*DIRECTIVE*.
All lines containing the string "Опубликовано" must be copied from the entries.

*DATA FOR THIS EXERCISE*.
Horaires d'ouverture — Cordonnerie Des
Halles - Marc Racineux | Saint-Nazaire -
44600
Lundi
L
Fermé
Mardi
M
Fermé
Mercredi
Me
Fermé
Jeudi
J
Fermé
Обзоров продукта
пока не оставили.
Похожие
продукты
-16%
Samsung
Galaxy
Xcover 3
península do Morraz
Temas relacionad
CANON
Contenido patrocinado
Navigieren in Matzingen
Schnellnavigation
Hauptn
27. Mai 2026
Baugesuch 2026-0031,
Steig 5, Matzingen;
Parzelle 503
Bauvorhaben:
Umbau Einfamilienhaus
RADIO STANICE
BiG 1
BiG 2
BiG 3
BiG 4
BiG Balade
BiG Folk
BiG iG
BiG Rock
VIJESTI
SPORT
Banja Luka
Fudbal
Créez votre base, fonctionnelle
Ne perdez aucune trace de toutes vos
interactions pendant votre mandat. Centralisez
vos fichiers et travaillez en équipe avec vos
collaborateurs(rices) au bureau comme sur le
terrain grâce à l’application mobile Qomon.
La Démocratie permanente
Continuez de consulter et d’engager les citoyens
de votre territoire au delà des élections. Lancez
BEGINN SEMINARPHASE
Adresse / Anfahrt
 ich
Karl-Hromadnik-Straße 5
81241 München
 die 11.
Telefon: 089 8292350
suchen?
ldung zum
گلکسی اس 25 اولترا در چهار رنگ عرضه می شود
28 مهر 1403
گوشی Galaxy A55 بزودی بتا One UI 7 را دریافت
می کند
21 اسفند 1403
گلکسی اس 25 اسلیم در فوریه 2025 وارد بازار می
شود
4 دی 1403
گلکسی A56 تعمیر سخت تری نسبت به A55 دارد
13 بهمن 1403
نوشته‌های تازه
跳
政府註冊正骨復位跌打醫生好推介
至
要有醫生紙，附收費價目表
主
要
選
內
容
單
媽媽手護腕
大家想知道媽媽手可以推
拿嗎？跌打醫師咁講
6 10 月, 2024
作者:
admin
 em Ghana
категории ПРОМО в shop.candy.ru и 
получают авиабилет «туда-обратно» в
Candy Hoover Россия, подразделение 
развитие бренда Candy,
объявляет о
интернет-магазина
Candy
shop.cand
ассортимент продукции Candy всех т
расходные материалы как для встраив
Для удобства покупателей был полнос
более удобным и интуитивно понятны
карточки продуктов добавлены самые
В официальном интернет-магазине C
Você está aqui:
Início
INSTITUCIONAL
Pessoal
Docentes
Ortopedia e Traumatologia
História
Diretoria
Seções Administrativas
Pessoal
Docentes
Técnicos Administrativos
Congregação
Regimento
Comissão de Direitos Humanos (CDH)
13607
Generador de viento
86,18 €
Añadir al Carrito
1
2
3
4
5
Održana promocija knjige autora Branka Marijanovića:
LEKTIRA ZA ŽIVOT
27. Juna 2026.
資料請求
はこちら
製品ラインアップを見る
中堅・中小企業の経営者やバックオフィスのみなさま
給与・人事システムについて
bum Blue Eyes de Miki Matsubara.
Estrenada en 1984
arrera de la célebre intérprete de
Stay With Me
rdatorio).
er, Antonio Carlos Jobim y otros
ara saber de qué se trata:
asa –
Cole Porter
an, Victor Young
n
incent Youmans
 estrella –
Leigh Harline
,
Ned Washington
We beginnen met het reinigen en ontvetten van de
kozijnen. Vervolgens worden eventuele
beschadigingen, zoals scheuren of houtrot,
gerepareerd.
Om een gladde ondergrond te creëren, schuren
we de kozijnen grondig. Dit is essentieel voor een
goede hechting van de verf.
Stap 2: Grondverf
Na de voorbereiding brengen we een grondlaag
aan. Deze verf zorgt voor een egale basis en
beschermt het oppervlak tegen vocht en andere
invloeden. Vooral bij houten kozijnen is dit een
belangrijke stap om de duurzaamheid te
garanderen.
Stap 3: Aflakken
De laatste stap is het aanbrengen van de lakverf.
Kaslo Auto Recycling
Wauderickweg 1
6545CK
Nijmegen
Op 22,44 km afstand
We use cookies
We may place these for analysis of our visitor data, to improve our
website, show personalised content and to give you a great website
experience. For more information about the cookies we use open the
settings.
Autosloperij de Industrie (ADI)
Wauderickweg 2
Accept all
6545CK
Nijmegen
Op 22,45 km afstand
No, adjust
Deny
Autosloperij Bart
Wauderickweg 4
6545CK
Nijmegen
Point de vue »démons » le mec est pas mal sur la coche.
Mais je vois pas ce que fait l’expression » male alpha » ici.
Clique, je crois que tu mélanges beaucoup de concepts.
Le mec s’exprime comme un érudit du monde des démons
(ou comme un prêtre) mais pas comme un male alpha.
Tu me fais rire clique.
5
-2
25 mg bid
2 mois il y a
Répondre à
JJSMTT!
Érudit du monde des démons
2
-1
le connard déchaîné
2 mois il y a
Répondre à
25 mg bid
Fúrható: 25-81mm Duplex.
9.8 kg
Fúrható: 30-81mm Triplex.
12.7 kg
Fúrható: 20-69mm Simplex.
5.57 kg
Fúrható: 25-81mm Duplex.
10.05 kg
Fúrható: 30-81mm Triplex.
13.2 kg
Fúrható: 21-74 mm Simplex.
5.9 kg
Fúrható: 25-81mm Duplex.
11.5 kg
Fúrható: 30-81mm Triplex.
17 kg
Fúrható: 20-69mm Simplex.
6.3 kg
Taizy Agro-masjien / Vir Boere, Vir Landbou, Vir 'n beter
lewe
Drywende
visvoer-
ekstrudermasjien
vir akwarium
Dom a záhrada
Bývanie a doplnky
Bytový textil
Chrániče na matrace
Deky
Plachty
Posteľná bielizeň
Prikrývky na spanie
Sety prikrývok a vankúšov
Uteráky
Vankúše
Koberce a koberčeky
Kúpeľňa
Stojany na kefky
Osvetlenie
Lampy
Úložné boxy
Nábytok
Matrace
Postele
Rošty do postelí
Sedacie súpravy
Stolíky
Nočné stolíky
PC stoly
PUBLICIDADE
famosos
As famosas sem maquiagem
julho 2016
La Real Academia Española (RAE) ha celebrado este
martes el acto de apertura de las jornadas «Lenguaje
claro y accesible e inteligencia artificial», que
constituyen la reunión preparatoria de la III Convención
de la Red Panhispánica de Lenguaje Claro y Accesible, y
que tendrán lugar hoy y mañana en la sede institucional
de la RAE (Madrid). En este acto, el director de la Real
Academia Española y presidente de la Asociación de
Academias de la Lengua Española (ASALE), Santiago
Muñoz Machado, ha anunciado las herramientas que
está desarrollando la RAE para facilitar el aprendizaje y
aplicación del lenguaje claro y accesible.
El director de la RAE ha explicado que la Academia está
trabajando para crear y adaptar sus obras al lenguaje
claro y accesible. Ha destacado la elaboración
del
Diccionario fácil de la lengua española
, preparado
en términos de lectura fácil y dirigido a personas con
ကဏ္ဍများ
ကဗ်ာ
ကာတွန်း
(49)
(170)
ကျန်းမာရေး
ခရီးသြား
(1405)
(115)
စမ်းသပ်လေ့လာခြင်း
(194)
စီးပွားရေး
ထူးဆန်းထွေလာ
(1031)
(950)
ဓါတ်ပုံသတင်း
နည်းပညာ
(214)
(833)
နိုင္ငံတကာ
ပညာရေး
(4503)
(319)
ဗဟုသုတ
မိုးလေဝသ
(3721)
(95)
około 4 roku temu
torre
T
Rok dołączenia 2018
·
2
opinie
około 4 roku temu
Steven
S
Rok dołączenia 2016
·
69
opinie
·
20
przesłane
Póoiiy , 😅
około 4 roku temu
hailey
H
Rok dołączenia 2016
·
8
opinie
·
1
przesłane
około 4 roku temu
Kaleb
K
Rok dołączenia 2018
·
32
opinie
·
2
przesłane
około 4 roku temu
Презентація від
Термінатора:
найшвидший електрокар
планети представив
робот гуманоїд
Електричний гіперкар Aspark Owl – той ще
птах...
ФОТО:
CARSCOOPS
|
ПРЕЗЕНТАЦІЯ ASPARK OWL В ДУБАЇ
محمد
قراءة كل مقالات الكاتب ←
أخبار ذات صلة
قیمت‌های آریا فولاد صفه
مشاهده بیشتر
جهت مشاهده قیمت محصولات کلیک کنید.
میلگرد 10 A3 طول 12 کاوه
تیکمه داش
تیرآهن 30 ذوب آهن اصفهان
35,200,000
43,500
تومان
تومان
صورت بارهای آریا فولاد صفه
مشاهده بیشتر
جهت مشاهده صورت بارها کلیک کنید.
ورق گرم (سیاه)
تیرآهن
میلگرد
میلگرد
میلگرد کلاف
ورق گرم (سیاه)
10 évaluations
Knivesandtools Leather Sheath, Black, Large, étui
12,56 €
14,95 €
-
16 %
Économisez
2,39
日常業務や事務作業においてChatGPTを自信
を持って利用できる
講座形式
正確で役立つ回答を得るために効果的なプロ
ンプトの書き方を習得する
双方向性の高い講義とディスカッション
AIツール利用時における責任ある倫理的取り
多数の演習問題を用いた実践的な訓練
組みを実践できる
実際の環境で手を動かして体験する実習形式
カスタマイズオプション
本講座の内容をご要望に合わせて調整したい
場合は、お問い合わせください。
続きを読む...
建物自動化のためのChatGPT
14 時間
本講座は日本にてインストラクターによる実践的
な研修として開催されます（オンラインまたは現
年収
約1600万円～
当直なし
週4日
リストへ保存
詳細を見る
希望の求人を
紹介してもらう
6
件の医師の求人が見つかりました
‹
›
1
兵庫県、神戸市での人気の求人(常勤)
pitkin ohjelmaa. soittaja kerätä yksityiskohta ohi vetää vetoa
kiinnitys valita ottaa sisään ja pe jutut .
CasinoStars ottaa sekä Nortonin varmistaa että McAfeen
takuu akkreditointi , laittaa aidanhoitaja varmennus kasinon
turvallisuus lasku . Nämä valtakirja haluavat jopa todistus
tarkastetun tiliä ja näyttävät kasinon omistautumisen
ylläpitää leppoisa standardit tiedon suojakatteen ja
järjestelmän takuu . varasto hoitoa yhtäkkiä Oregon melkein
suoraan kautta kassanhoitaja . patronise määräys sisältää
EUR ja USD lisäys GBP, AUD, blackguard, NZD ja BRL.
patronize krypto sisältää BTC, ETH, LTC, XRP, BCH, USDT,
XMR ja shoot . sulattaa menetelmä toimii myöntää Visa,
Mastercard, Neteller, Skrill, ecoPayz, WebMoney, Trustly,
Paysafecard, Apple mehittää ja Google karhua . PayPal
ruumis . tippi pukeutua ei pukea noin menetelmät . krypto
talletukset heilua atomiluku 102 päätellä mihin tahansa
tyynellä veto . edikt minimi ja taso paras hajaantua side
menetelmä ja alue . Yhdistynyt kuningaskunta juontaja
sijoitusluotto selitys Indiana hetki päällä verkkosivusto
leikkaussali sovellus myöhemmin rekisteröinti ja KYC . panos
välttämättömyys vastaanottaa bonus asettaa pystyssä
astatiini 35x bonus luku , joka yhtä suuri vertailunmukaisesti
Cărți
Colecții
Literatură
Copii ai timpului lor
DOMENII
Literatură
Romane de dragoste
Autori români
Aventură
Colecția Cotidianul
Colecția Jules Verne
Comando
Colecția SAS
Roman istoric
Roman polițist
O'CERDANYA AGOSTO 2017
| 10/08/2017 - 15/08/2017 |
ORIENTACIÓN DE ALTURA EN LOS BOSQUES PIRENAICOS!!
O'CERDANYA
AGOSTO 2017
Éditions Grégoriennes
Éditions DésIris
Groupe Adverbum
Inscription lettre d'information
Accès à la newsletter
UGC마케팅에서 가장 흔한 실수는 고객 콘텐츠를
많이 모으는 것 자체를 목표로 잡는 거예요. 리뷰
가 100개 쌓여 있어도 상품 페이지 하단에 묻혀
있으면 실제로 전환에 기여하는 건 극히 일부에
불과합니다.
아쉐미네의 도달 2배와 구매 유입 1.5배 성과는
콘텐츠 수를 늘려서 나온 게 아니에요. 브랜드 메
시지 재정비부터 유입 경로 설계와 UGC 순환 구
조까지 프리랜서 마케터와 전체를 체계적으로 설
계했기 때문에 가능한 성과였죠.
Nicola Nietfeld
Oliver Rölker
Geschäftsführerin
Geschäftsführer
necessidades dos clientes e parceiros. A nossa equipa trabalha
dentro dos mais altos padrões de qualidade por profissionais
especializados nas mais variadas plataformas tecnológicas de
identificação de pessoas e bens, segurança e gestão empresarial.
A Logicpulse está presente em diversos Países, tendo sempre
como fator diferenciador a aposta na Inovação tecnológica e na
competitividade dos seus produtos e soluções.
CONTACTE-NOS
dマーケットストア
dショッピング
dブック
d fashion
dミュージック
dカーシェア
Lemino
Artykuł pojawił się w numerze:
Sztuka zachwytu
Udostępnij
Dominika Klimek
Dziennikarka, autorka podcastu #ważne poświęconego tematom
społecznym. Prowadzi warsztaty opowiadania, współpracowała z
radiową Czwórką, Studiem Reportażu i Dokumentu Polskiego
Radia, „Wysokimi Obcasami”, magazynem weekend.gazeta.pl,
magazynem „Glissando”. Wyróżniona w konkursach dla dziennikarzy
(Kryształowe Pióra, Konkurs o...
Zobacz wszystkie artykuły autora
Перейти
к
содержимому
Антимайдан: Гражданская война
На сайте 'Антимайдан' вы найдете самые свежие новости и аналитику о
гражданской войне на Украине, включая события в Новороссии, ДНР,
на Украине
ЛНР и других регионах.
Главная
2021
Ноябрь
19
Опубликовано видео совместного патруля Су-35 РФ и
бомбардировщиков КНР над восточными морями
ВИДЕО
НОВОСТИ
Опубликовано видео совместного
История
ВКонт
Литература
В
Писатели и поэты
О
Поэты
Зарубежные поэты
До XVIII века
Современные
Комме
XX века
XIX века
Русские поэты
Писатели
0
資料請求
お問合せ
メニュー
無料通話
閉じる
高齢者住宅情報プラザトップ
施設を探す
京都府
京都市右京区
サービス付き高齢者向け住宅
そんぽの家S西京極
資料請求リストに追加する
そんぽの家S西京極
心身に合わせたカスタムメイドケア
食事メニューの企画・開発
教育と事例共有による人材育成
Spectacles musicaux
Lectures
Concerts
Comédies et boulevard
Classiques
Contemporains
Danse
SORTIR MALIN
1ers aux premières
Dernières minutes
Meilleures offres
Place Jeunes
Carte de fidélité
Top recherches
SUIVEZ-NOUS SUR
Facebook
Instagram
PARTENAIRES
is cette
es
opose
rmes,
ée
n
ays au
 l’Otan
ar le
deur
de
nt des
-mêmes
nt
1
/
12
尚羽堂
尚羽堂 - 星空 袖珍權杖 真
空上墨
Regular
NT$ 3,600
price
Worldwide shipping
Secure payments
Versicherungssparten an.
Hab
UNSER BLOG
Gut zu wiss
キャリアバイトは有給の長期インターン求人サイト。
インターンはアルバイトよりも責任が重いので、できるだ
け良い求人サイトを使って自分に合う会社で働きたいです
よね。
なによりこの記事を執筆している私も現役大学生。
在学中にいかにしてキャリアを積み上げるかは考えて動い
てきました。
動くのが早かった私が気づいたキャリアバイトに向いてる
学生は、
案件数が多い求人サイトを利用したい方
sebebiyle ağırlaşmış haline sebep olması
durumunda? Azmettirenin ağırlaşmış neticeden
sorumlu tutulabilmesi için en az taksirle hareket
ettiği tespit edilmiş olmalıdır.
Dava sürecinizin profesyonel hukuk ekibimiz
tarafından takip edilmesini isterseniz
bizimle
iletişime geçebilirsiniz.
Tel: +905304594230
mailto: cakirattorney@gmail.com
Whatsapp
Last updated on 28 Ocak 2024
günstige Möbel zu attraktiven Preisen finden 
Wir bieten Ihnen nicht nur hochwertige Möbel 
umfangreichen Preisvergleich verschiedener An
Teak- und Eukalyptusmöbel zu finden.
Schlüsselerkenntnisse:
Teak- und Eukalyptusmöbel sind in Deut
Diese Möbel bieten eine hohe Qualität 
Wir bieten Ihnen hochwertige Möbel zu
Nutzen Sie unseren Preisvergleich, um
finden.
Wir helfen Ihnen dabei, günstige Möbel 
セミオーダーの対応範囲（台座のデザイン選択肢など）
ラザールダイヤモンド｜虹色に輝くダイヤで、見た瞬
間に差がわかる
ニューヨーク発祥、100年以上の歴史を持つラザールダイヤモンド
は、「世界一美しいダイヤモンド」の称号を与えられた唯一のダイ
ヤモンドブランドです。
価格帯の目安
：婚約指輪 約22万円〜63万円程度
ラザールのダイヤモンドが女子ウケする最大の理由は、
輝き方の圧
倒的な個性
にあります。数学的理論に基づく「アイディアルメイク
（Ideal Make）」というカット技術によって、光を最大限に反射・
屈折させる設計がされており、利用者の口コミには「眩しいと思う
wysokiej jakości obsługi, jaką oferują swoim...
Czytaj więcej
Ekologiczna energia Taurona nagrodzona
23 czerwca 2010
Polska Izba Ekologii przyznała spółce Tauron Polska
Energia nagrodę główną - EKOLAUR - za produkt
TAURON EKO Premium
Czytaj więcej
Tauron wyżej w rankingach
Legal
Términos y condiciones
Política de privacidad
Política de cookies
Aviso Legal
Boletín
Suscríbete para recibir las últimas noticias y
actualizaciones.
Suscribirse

*OUTPUT FOR THIS TASK*.
Опубликовано видео совместного патруля Су-35 РФ и
Опубликовано видео совместного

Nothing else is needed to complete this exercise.